Furrer competed Saturday in the women’s 50-meter rifle, three-position event. She finished in 15th place, a couple of targets short of making it into a shoot-off to try to advance into the final eight.
“It was a lot of fun. actually,” said the 21-year-old, who attends Ohio State University. “I thought that I was going to be way more nervous than I really was. I’ve been anticipating it for the last few weeks and a little bit nervous in the past few days, but coming in today I felt surprisingly calm and just ready to go. The conditions, they were tough today, but I knew exactly what I was doing. You get into position and it’s the same thing that you’ve done a thousand times before.”
Furrer had 581 points in the qualifying round – meaning she hit the 10.4-centimeter target 581 times out of 600 tries – 200 from each of three different positions. She scored 196 prone, then 189 standing, and finally 196 kneeling.
“I’ve been called a comeback queen just because sometimes if I tend to not do so well in standing I can come back kneeling, because I’ve always been a pretty good kneeling shooter,” she said. “I knew that I had dropped a couple more than I wanted to in standing, but I also knew that I could come back and still have a great score altogether. So I just buckled down and shot that kneeling and it turned out pretty good.”

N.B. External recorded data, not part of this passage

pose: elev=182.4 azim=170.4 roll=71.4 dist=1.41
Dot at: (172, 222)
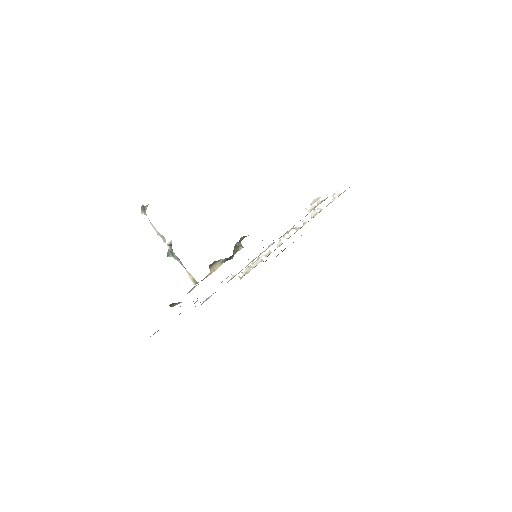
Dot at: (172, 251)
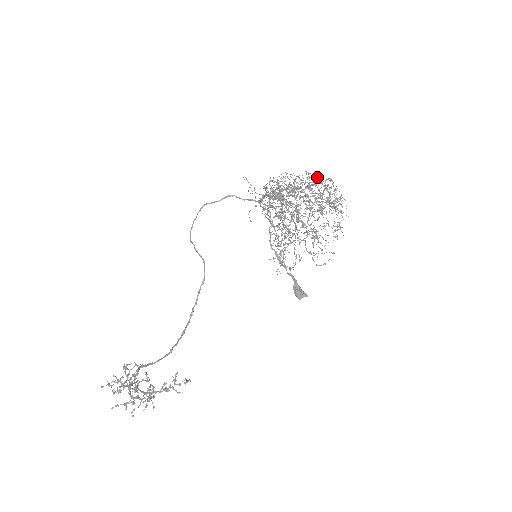
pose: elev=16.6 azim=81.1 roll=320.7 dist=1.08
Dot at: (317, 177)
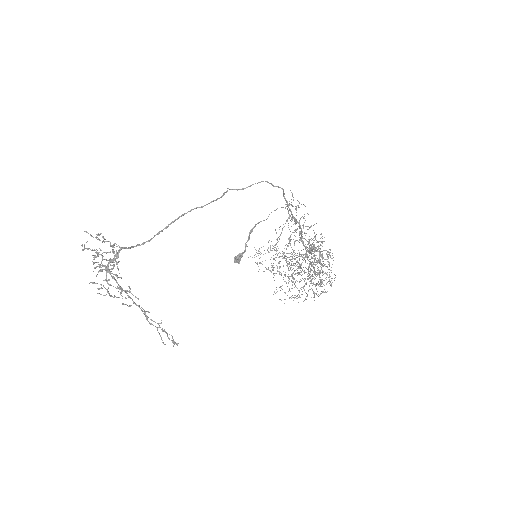
Dot at: occluded
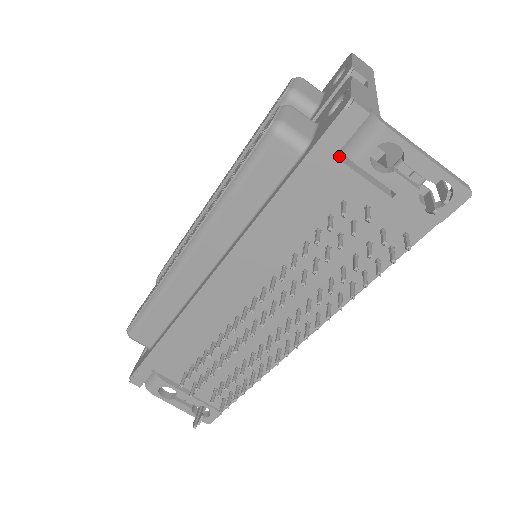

The competition was won by her teammate and good friend Jamie Gray. Her score of 691.9 included a 99.9 in the final round, setting an Olympic finals record as she walked away with a 4.4-point advantage over silver medalist Ivana Maksimovic of Serbia, who finished with a 687.5. The bronze medal was won by Adela Sykorova of the Czech Republic with a 683.0.
Furrer – who began shooting at 11 years old as member of the Spokane Junior Rifle Team where her dad, Mike, was a coach – was full of praise for Gray.
“She put up an amazing score today – an Olympic record, I am so proud of her,” Furrer said. “I look up to her as a shooter. She puts in a lot of hard work. It’s good to see one of my teammates that’s worked for it succeed.”
As for the Mead High grad, who was an alternate for the U.S. team that went to Beijing, she admitted, “There was a couple of bad shots I wish I could take back.
“But I mean that happens, you can’t fix it, so I’m pretty comfortable about it. I feel good. I know my potential. I know that I could have been right in there with those girls. This is my first Olympics and I’m proud of my performance. And I’m glad that I could just go in there and put up a decent score. It wasn’t the best that I could shoot, but it wasn’t bad either.”
A 5-foot-6, 123-pound Twitter aficionado, Furrer already has her sights set on the 2016 Games in Rio de Janeiro – where she made her international debut at the 2007 Pan American Games and won a bronze medal.
“I think that coming around in 2016 I can be up there with the rest of them,” she said.